The Ontario Teachers’ Pension Plan Board, which oversees the fund, said it had roughly $95 million tied up in Sam Bankman-Fried’s once-formidable empire, per Financial Post.

That empire has now crumbled after a number of scandals, including that FTX had commingled user assets with sister trading outfit Alameda Research. The unit’s balance sheet was weighted heavily toward FTX’s native token, FTT, which has crashed 85% over the three days.

Ontario Teachers first invested $75 million into Bahamas-based FTX and FTX.US in 2021 through its venture arm, Teachers’ Venture Growth (TVG), which was reportedly established two years earlier to pour money into emerging technology companies.

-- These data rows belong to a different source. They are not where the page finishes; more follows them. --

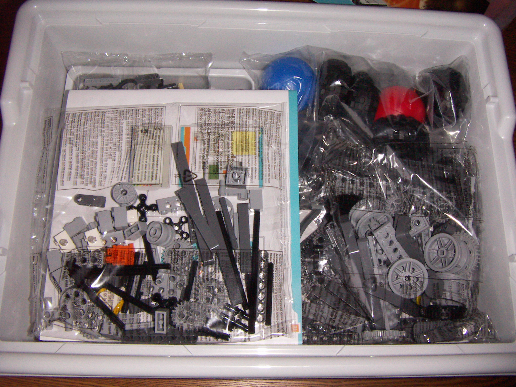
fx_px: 537
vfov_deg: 39.7
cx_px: 258
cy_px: 194
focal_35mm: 36
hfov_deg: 51.4
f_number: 6.7
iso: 200
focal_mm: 4.7
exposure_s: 1/50
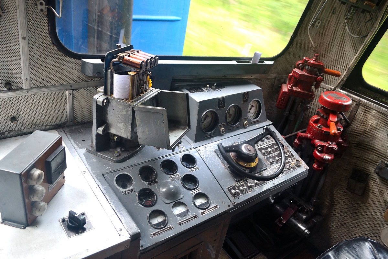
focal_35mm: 27
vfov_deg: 47.9
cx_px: 194
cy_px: 130
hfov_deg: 67.4
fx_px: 291
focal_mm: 18
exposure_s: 1/30
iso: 400
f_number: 3.5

A further $20 million was dished out to FTX.US in January of this year. While crypto prices were then retracing from all-time highs set months earlier, the market’s outward appearance projected relative stability and growth.

At the time, FTX was valued at $32 billion following a $400 million raise, up from $25 billion in Oct. 2021. Venture capital mainstay Sequoia this week marked its FTX equity value down to $0.

It’s not clear how much the fund’s realized losses are at this stage. A spokesperson did not immediately reply to a request for comment.

TVG’s head Olivia Steedman had previously justified the investments as a bet on crypto infrastructure as opposed to any one individual cryptocurrency, believing the industry projected long-term growth, according to Financial Post.

The fund’s FTX exposure reflects roughly 0.05% of its total assets and the potential collapse of FTX would have a limited impact, the board said per the report. The board manages more than 242 billion Canadian dollars ($182 billion) in net assets on behalf of Ontario school teachers.

Local teacher Darren Kleine, who does not have funds directly tied up in the fund, told Blockworks he expects some teachers would be infuriated that the pension is exposed to such a “volatile sector” of the market.

Under the fund’s structure, teachers are required to contribute to the plan, which is matched dollar for dollar by the Ontario government and participating employers.

While nothing has been announced, in previous times of high volatility, contribution requirements of teachers have increased to help the fund make up losses.

In August, Canada’s second-largest pension fund CDPQ wrote off its $150 million investment in now-bankrupt digital asset lender Celsius, saying it went into crypto “too soon.”